The capital structure and the total capital of Metapath Company influenced the offer price of Robertson and Stephens. The offer takes into consideration the rights of the various classes of share holders. It is along this line that they negotiate for a new class of preferred shares. The extra right to be attached to this class of shares is the right to participate in extra earnings of the company.
RSCs participating preferred stock is to earn dividends at the rate of the current preferred shares but the share has extra rights. A good example of these rights is the participating right of the shares. The participating right enables them to get a share of the excess earnings of the company similar to the owners of the company.
I find RSCs offer to Metapath attractive in terms of pricing. The only unattractive part of the offer are extra rights they have to acquire which are likely to dilute the ownership of Metapath Company.
The shareholders of classes A, B, C and D will not be significantly affected by acceptance of the offer. They will earn dividends at the same rates although the prices of their shares are likely to fall since unlike classes A, B, C and D, the new class E has an extra right that will attract a high demand.
The high demand will cause a rise in its price while the prices of the other classes fall. The dividends of common stock holders are likely to reduce if the offer is accepted. The new class of shares will have a right to participate in the excess earnings of the company which were initially shared among common stock holders as dividends. Thus, there will be a significant reduction in the dividends of the owners of the company.

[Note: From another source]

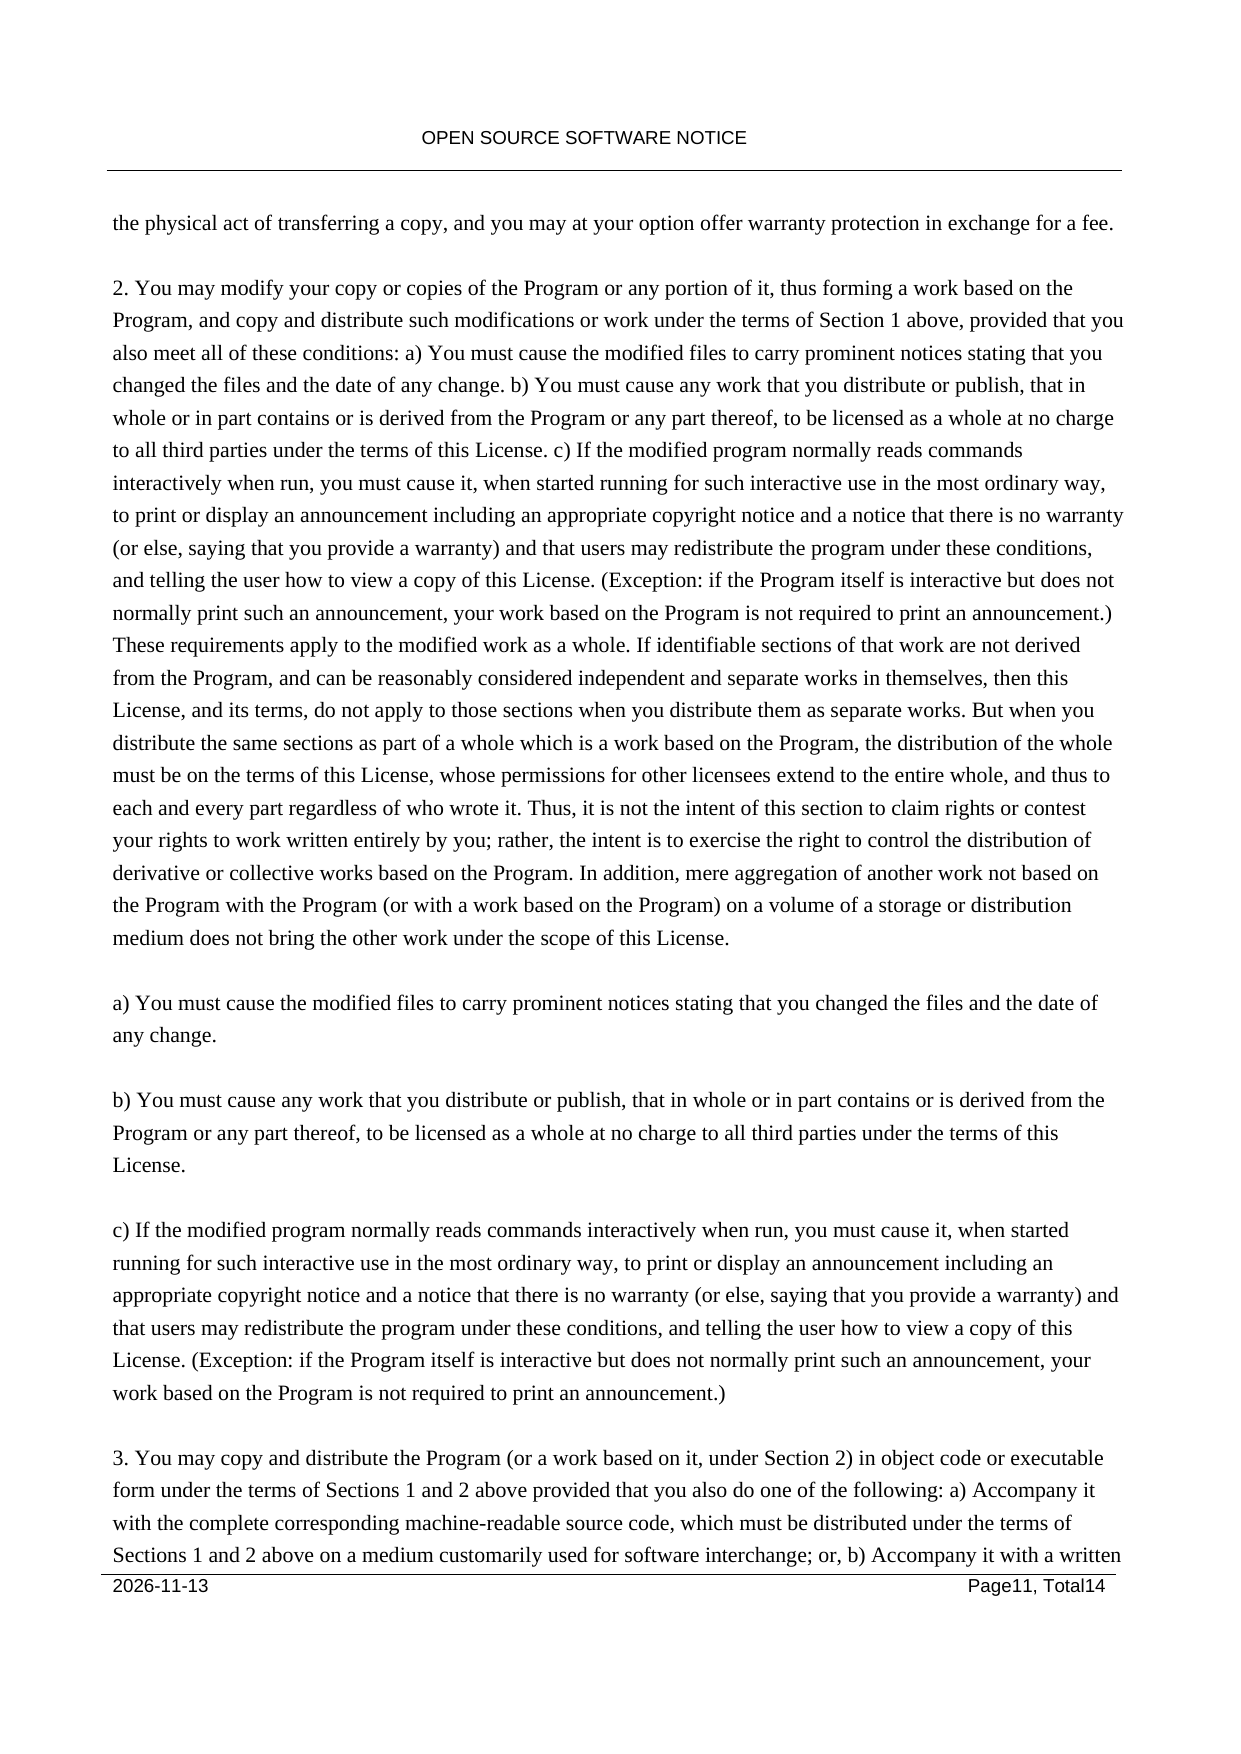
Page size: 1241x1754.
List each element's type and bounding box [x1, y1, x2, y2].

text [112, 206, 1128, 1571]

The Celltech offer is reasonable as it comes with immediate advantages. It does not dilute the ownership of the company and it is likely to increase the market of Metapath Company. The price of the offer also makes it reasonable and attractive.
They should take into consideration the historic information available on the price of the shares of Celltech Company.
The price has been rising all through. It will be fair to compute the average price over the years and use it as the current share price or use other computation methods that consider the rising price over the years.
Some of the risks associated with the offer are the high competition in the telecommunication industry that may make the company go under as well as the fact that Celltech Company has not been in existence for a long time.